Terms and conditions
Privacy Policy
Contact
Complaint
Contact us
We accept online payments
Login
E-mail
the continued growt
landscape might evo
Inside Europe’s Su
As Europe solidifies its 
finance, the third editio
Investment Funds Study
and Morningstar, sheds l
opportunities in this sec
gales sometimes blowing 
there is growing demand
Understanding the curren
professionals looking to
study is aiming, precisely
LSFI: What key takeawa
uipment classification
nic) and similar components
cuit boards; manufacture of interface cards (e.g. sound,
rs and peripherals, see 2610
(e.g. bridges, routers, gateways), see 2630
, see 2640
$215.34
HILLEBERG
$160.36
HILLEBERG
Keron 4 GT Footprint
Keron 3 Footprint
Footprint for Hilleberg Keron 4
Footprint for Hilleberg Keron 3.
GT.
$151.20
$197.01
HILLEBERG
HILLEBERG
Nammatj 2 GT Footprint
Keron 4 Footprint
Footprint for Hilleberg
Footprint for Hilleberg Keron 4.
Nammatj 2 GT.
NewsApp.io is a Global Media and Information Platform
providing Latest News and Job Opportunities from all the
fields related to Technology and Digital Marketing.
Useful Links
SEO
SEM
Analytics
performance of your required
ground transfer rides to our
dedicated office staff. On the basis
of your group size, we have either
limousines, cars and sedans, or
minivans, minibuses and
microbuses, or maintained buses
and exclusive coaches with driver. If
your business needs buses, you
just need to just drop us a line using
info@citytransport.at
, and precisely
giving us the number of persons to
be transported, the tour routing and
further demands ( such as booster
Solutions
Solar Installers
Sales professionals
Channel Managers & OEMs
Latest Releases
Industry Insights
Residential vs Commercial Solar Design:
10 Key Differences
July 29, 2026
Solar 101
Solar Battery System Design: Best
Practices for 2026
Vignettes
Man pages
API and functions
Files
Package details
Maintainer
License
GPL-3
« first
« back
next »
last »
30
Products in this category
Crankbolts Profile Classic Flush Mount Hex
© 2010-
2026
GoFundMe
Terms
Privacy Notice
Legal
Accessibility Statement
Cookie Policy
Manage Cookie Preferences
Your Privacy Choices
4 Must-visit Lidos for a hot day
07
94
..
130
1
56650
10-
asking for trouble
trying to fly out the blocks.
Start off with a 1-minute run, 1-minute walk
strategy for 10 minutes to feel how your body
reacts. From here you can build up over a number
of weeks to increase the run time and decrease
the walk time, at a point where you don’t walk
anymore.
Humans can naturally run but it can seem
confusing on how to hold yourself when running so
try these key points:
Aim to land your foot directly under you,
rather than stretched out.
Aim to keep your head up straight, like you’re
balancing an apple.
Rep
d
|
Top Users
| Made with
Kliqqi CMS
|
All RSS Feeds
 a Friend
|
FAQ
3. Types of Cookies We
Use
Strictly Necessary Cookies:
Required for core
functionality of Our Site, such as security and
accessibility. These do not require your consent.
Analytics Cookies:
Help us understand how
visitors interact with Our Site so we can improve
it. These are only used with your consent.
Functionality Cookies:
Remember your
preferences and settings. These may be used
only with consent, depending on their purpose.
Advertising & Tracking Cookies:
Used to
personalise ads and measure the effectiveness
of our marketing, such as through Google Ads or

-- -- --

* Task *
Reproduce every line of the data above verbatim, keeping the original order and line breaks.

* Response *
Terms and conditions
Privacy Policy
Contact
Complaint
Contact us
We accept online payments
Login
E-mail
the continued growt
landscape might evo
Inside Europe’s Su
As Europe solidifies its 
finance, the third editio
Investment Funds Study
and Morningstar, sheds l
opportunities in this sec
gales sometimes blowing 
there is growing demand
Understanding the curren
professionals looking to
study is aiming, precisely
LSFI: What key takeawa
uipment classification
nic) and similar components
cuit boards; manufacture of interface cards (e.g. sound,
rs and peripherals, see 2610
(e.g. bridges, routers, gateways), see 2630
, see 2640
$215.34
HILLEBERG
$160.36
HILLEBERG
Keron 4 GT Footprint
Keron 3 Footprint
Footprint for Hilleberg Keron 4
Footprint for Hilleberg Keron 3.
GT.
$151.20
$197.01
HILLEBERG
HILLEBERG
Nammatj 2 GT Footprint
Keron 4 Footprint
Footprint for Hilleberg
Footprint for Hilleberg Keron 4.
Nammatj 2 GT.
NewsApp.io is a Global Media and Information Platform
providing Latest News and Job Opportunities from all the
fields related to Technology and Digital Marketing.
Useful Links
SEO
SEM
Analytics
performance of your required
ground transfer rides to our
dedicated office staff. On the basis
of your group size, we have either
limousines, cars and sedans, or
minivans, minibuses and
microbuses, or maintained buses
and exclusive coaches with driver. If
your business needs buses, you
just need to just drop us a line using
info@citytransport.at
, and precisely
giving us the number of persons to
be transported, the tour routing and
further demands ( such as booster
Solutions
Solar Installers
Sales professionals
Channel Managers & OEMs
Latest Releases
Industry Insights
Residential vs Commercial Solar Design:
10 Key Differences
July 29, 2026
Solar 101
Solar Battery System Design: Best
Practices for 2026
Vignettes
Man pages
API and functions
Files
Package details
Maintainer
License
GPL-3
« first
« back
next »
last »
30
Products in this category
Crankbolts Profile Classic Flush Mount Hex
© 2010-
2026
GoFundMe
Terms
Privacy Notice
Legal
Accessibility Statement
Cookie Policy
Manage Cookie Preferences
Your Privacy Choices
4 Must-visit Lidos for a hot day
07
94
..
130
1
56650
10-
asking for trouble
trying to fly out the blocks.
Start off with a 1-minute run, 1-minute walk
strategy for 10 minutes to feel how your body
reacts. From here you can build up over a number
of weeks to increase the run time and decrease
the walk time, at a point where you don’t walk
anymore.
Humans can naturally run but it can seem
confusing on how to hold yourself when running so
try these key points:
Aim to land your foot directly under you,
rather than stretched out.
Aim to keep your head up straight, like you’re
balancing an apple.
Rep
d
|
Top Users
| Made with
Kliqqi CMS
|
All RSS Feeds
 a Friend
|
FAQ
3. Types of Cookies We
Use
Strictly Necessary Cookies:
Required for core
functionality of Our Site, such as security and
accessibility. These do not require your consent.
Analytics Cookies:
Help us understand how
visitors interact with Our Site so we can improve
it. These are only used with your consent.
Functionality Cookies:
Remember your
preferences and settings. These may be used
only with consent, depending on their purpose.
Advertising & Tracking Cookies:
Used to
personalise ads and measure the effectiveness
of our marketing, such as through Google Ads or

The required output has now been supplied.